▶ **Prompt**: Only the lines from the beginning of the listing below through the line with "ring tip: (167, 166)" belong in the answer; please print them exactly and drop the pictures.

▶ **Given records**:
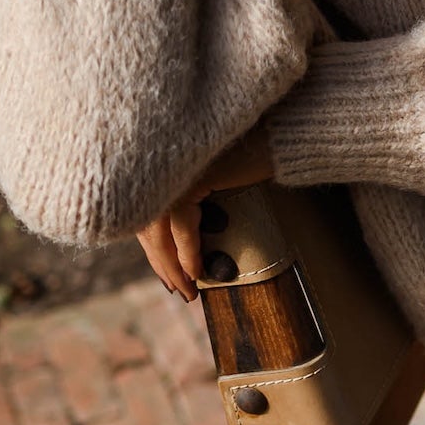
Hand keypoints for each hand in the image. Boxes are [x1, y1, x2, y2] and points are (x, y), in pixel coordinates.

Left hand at [137, 123, 276, 301]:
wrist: (279, 135)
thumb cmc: (252, 155)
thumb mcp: (212, 182)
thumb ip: (192, 204)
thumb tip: (180, 252)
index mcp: (155, 161)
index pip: (145, 214)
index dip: (154, 250)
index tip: (167, 275)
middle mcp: (155, 162)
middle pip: (148, 224)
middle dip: (163, 263)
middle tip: (179, 290)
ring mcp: (168, 169)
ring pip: (159, 229)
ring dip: (173, 265)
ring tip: (189, 289)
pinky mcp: (187, 177)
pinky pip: (181, 225)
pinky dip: (188, 252)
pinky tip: (197, 271)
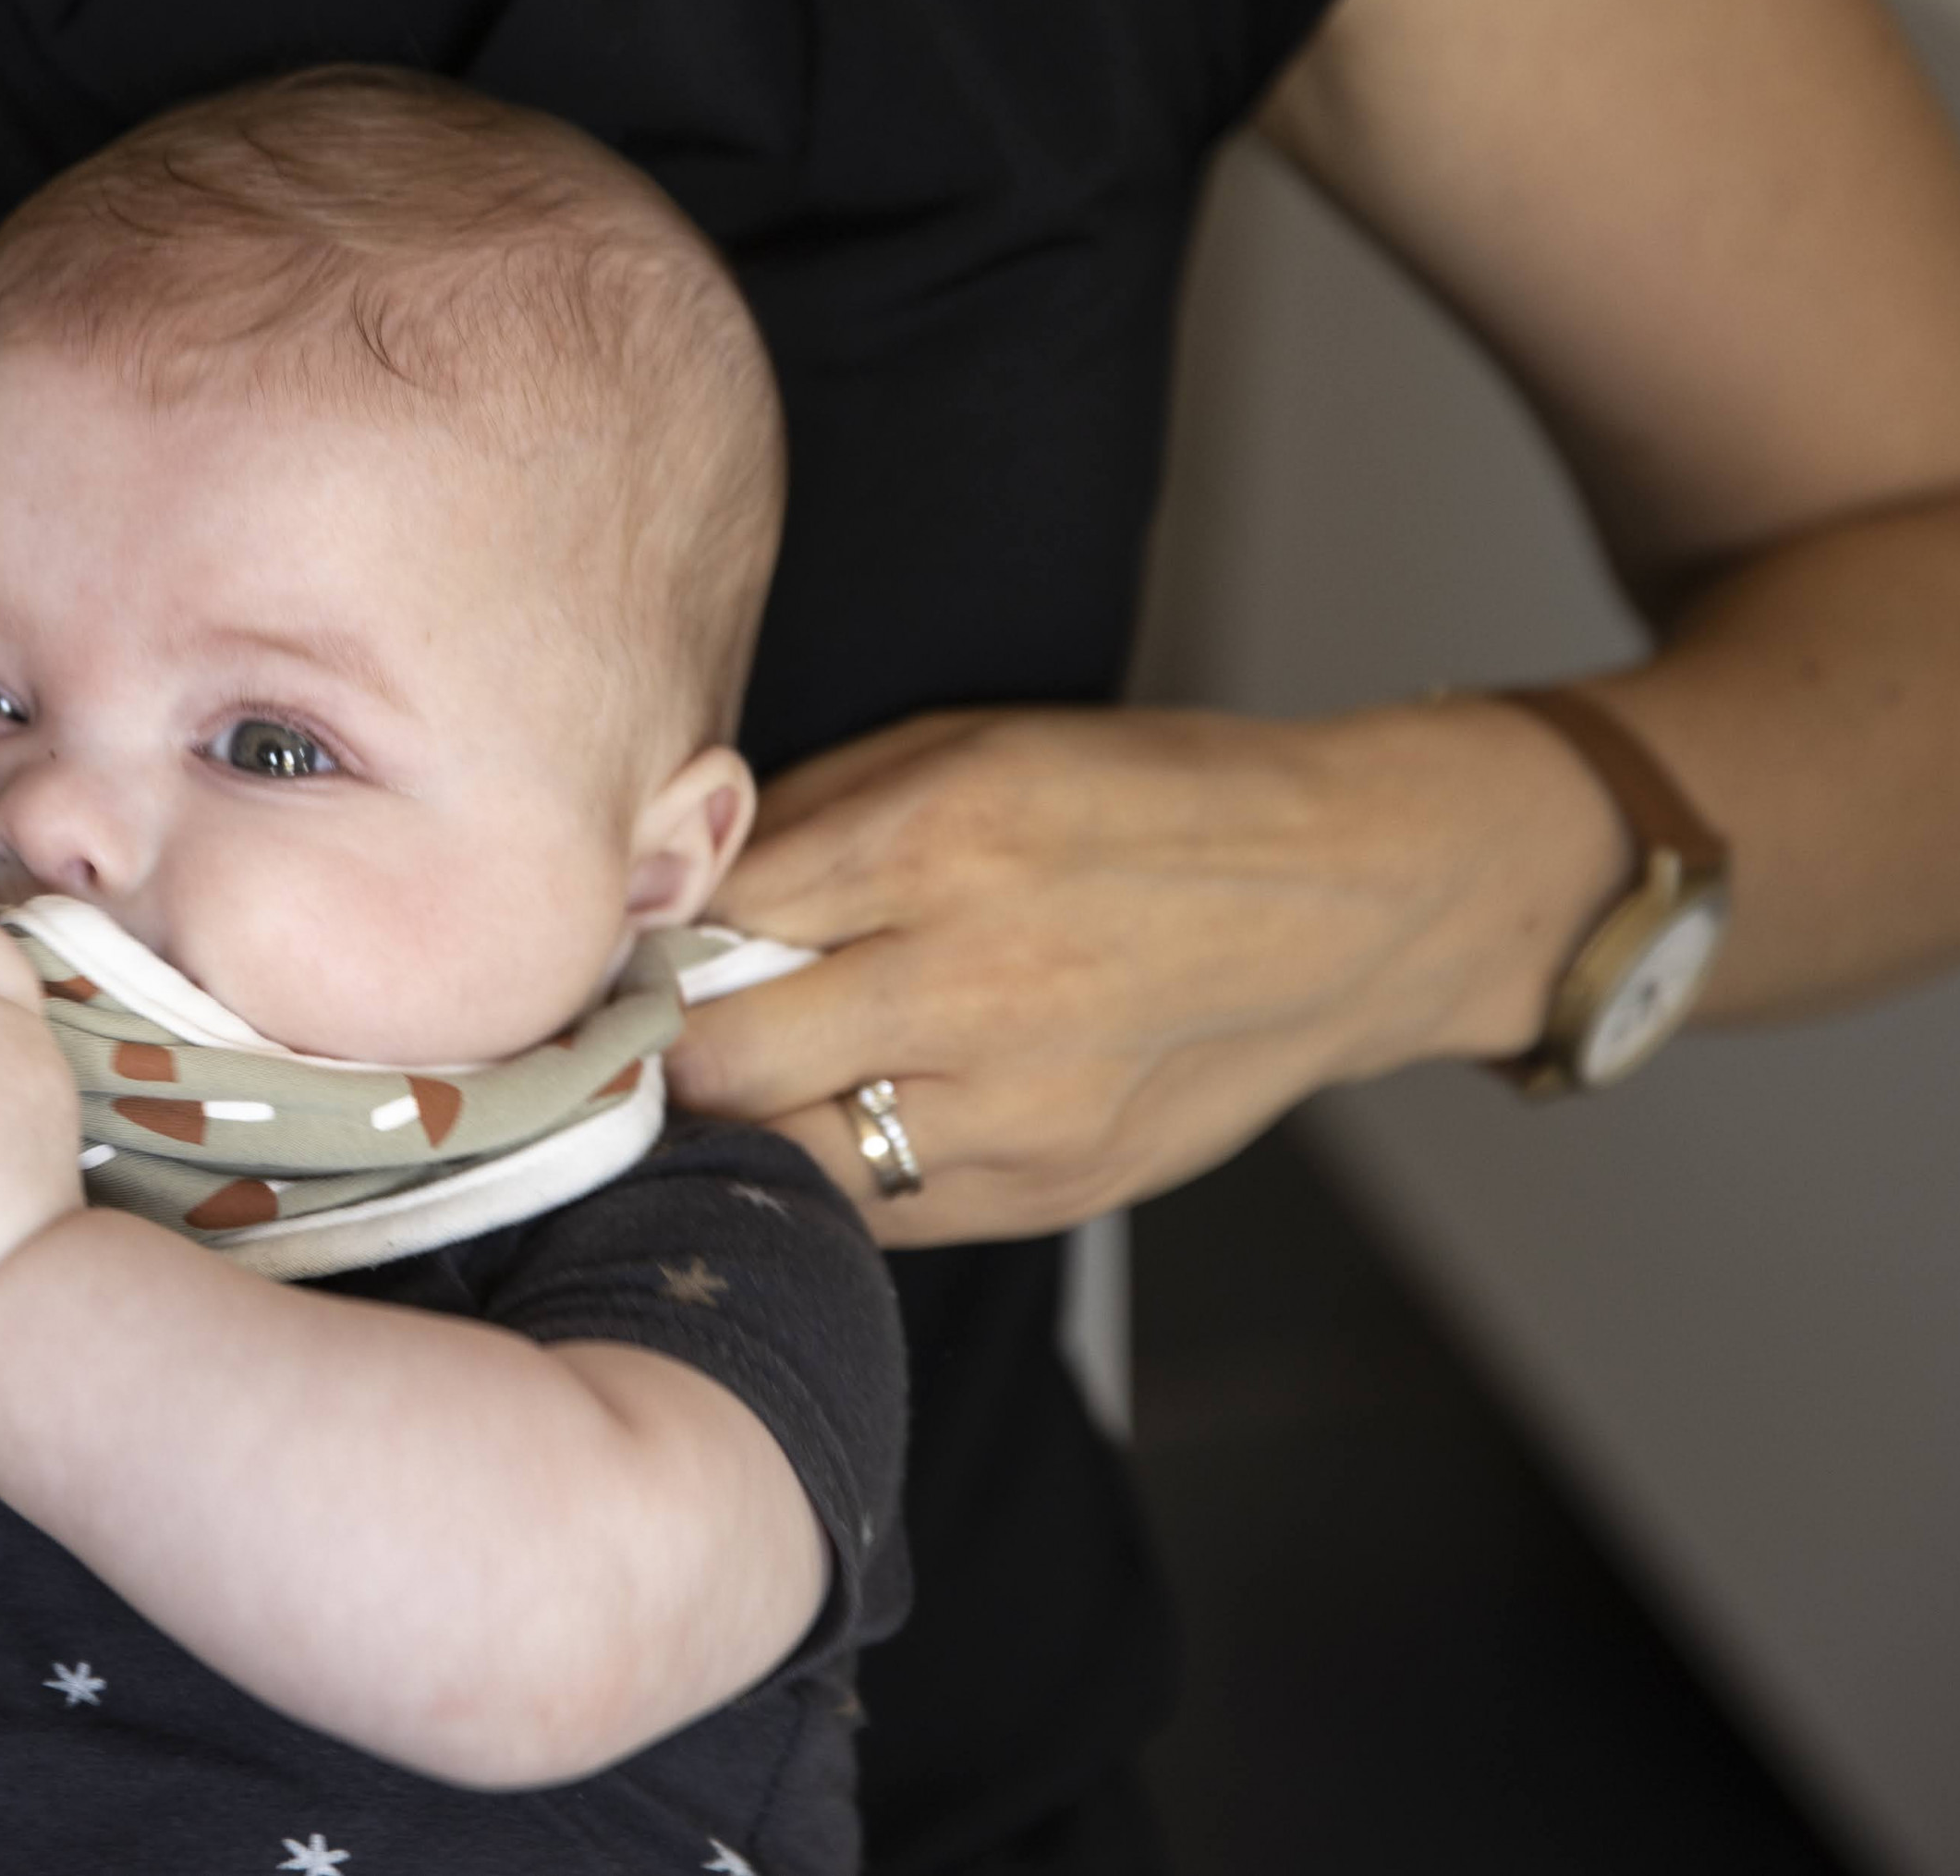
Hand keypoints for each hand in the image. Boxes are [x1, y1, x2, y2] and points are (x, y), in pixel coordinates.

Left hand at [669, 697, 1622, 1244]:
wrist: (1357, 905)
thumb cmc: (1154, 804)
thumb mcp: (971, 746)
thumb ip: (812, 819)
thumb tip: (670, 888)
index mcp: (941, 840)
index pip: (705, 920)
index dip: (634, 944)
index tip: (602, 952)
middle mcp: (974, 984)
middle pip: (719, 1063)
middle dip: (661, 1051)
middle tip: (639, 1032)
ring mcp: (1018, 1110)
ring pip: (784, 1160)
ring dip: (737, 1127)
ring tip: (730, 1081)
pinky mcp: (1052, 1192)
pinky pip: (875, 1212)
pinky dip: (826, 1174)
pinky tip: (830, 1121)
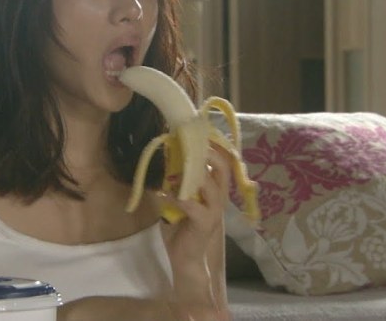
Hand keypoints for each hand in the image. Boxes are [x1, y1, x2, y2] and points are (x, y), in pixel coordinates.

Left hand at [162, 144, 230, 308]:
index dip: (214, 145)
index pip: (222, 161)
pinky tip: (163, 194)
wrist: (186, 257)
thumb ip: (176, 180)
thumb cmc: (182, 226)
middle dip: (209, 153)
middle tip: (191, 141)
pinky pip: (191, 205)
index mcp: (215, 189)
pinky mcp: (204, 222)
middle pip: (222, 168)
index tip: (199, 129)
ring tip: (175, 167)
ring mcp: (214, 210)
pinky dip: (176, 197)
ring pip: (211, 185)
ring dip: (193, 174)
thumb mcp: (178, 198)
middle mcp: (219, 197)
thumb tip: (163, 156)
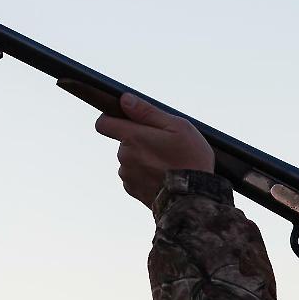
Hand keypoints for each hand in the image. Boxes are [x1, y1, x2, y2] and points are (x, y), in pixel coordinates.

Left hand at [94, 93, 213, 207]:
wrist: (194, 199)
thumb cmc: (190, 160)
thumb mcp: (178, 127)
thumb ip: (148, 112)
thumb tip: (125, 100)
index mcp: (132, 137)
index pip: (104, 123)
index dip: (112, 119)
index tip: (127, 121)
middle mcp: (124, 156)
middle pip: (123, 142)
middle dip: (139, 142)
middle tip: (165, 148)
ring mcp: (127, 175)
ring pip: (130, 160)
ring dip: (143, 160)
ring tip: (167, 166)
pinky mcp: (133, 191)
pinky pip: (135, 177)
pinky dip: (146, 176)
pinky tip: (164, 178)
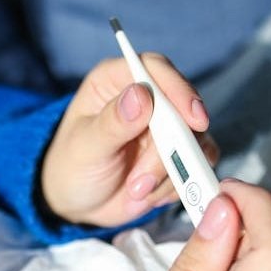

▶ **Solution**:
Hand keypoints for each hand in the image. Boxes are [x1, y1, x2, y2] and points are (x, y), in pixel coordinates.

Left hand at [137, 123, 276, 301]:
wrist: (279, 135)
thumb cmc: (252, 155)
thumb mcp: (212, 182)
thumb ip: (192, 204)
thumb tip: (180, 252)
index mcp: (155, 161)
index pip: (145, 214)
index dip: (154, 250)
index tip: (167, 275)
middle mcp: (155, 162)
middle pip: (148, 224)
middle dip: (163, 263)
middle tip: (179, 290)
ring mcp: (168, 169)
ring pip: (159, 229)
ring dip: (173, 265)
ring tip: (189, 289)
pinky mcp: (187, 177)
pinky pip: (181, 225)
pinky dip: (188, 252)
pinky tip: (197, 271)
Hand keypoints for each hand in the image. Boxes are [x1, y1, x2, y2] and points are (x, y), in pixel coordinates.

Left hand at [669, 697, 1622, 1244]:
wrist: (1357, 905)
thumb cmc: (1154, 804)
thumb mcp: (971, 746)
thumb ip: (812, 819)
thumb tip: (670, 888)
index mcp: (941, 840)
index pip: (705, 920)
index dip: (634, 944)
index tip: (602, 952)
middle mcp: (974, 984)
middle pip: (719, 1063)
middle dip: (661, 1051)
middle tip: (639, 1032)
ring mcp: (1018, 1110)
ring pip: (784, 1160)
ring dip: (737, 1127)
ring tip: (730, 1081)
pinky mcp: (1052, 1192)
pinky pip: (875, 1212)
pinky dip: (826, 1174)
pinky tip: (830, 1121)
Hand keypoints for each hand in the image. Boxes are [x1, y1, x2, y2] and points are (x, y), in pixel coordinates.

Left hand at [162, 144, 230, 308]:
index dip: (214, 145)
index pip: (222, 161)
pinky tip: (163, 194)
wrist: (186, 257)
thumb ip: (176, 180)
thumb cmc: (182, 226)
middle dip: (209, 153)
middle tip: (191, 141)
pinky pip: (191, 205)
index mcp: (215, 189)
pinky mcp: (204, 222)
middle pip: (222, 168)
index tip: (199, 129)
ring tip: (175, 167)
ring mcp: (214, 210)
pinky dip: (176, 197)
ring pip: (211, 185)
ring dip: (193, 174)
thumb mcp: (178, 198)
middle mcp: (219, 197)
thumb tip: (163, 156)
Hand keypoints for each hand in the image. Boxes are [x1, y1, x2, y2] and points are (x, y), in pixel coordinates.

Left hand at [94, 93, 213, 207]:
wrist: (194, 199)
thumb cmc: (190, 160)
thumb mcp: (178, 127)
thumb ip: (148, 112)
thumb tip: (125, 100)
index mcp: (132, 137)
index pip: (104, 123)
index dip: (112, 119)
index tip: (127, 121)
middle mcp: (124, 156)
middle pip: (123, 142)
middle dip: (139, 142)
middle tip: (165, 148)
ring mcp: (127, 175)
ring pip: (130, 160)
ring dip: (143, 160)
ring tip: (167, 166)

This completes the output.